Task objective
What is the number of lines in the data that include the string "standard"? Give it by itself.

■ ■ ■ ■

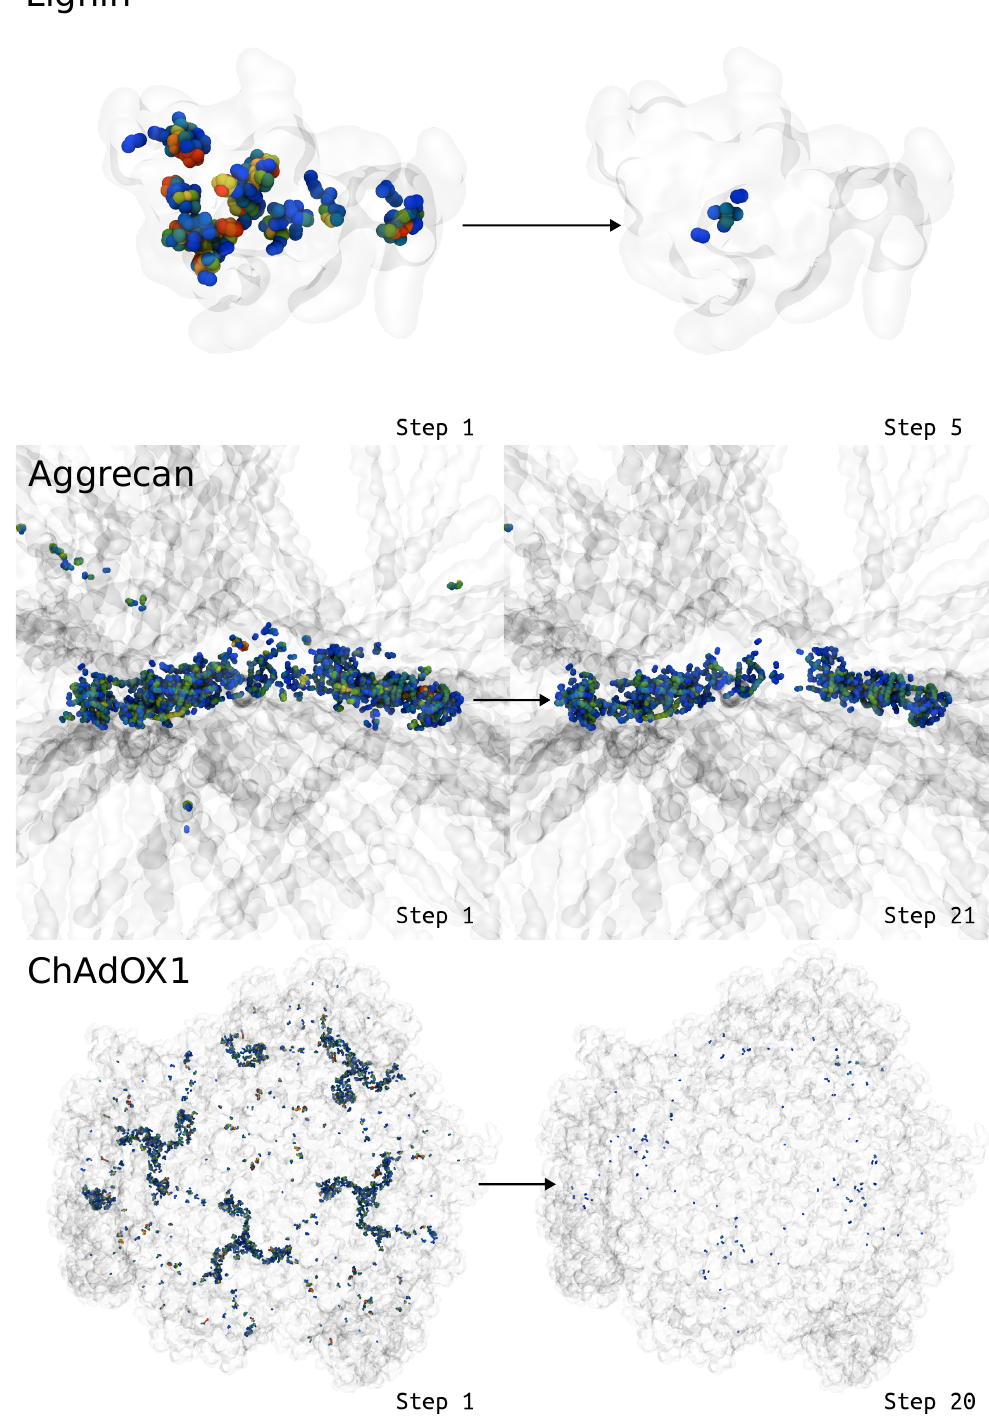
Figure 8. Visual representations for how the deviations change in the context of the larger biomolecule (transparent ghost), with atoms that demonstrate large bond deviations drawn as spheres and colored according to the sum of the bond deviations around a given atom. Blue colors represent small bond deviations, while redder colors represent larger bond deviations beyond 1Å. Note that for aggrecan, we zoom into the region with the greatest glycosylation density, as this was the most challenging region to deal with ring piercing interactions. Animations for these visualizations are available as Supporting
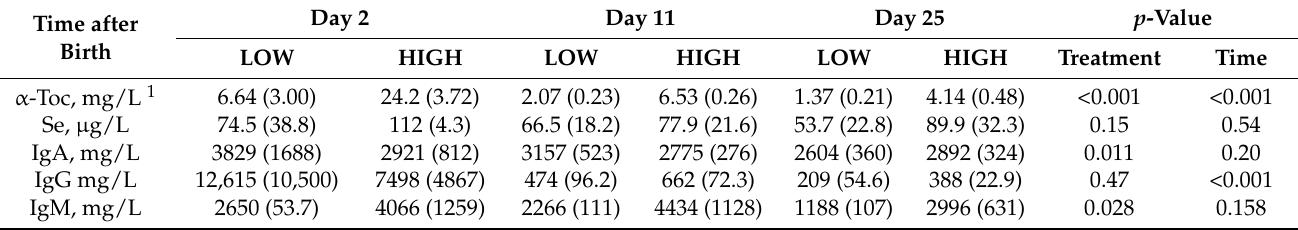
Table 1. Effect of dietary antioxidant level 1 on concentration of vitamin E ( α -Toc.), selenium (Se) and immunoglobulins (Ig) A, G, and M in colostrum (day 2) and milk of sows ( n = 3 sows per treatment. Means and standard error of mean (SEM)). Time after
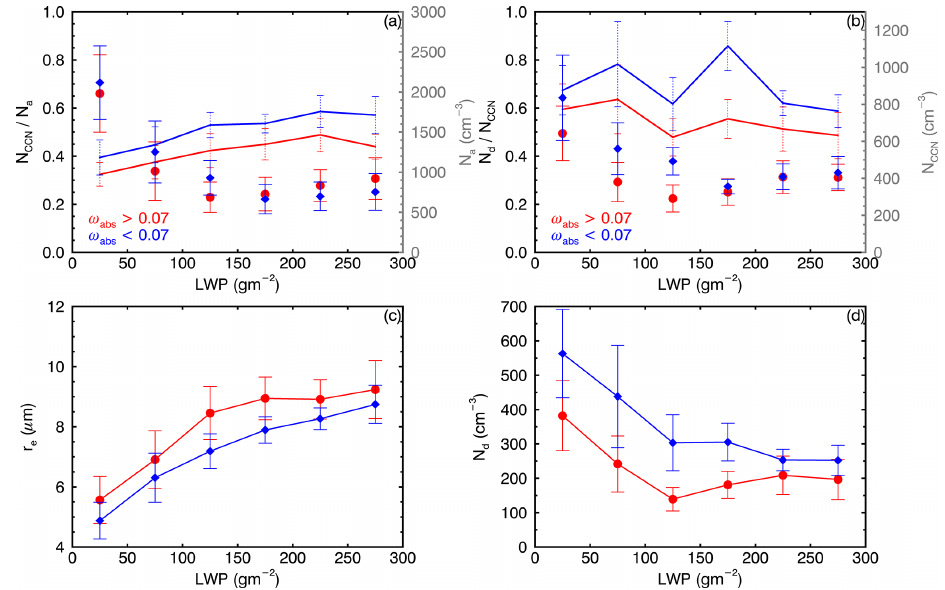
Figure 7. (a) N a (dot) and the ratio of N CCN to N a (line), (b) N CCN (dot) and the ratio of N d to N CCN (line), (c) r e , and (d) N d as a function of LWP under strongly absorptive (in red) and weakly absorptive (in blue) aerosol regimes. Whiskers denote 1 standard deviation for each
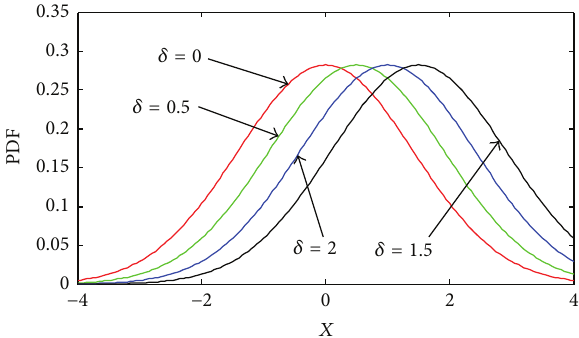
Figure 3: PDF of stable distribution with different 𝛿 values (𝛼 = 2, 𝛽 = 0, 𝛾 = 1) .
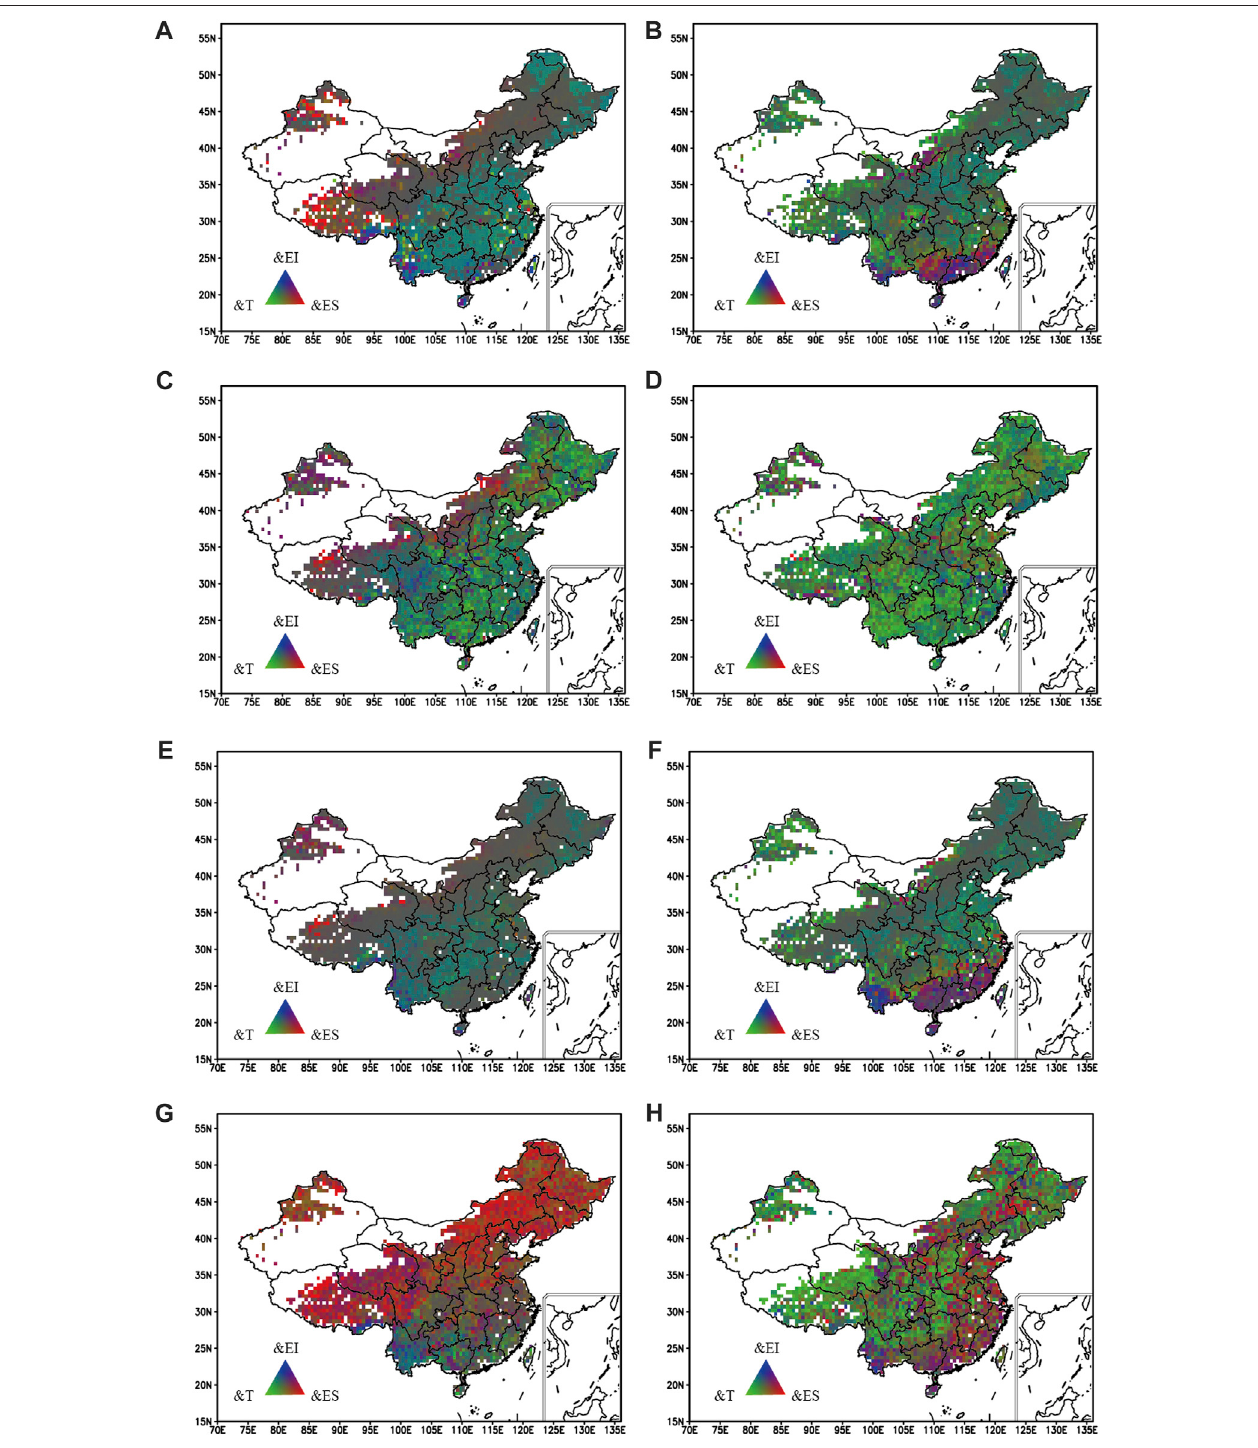
FIGURE 7 | The spatial contribution of transpiration (&T), canopy interception (&EI), and soil evaporation (&ES) on ET and T/ET anomalies. Each color corresponds toauniquecombinationofthecorrelationcoef fi cientsofthethreecomponentswithET (A – G) andT/ET (B – H) .The fi rstcolumnisETandthesecondisT/ET.Spring (A,B) summer (C,D) autumn (E,F) and winter (G,H) .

■ ■ ■ ■

Reply
2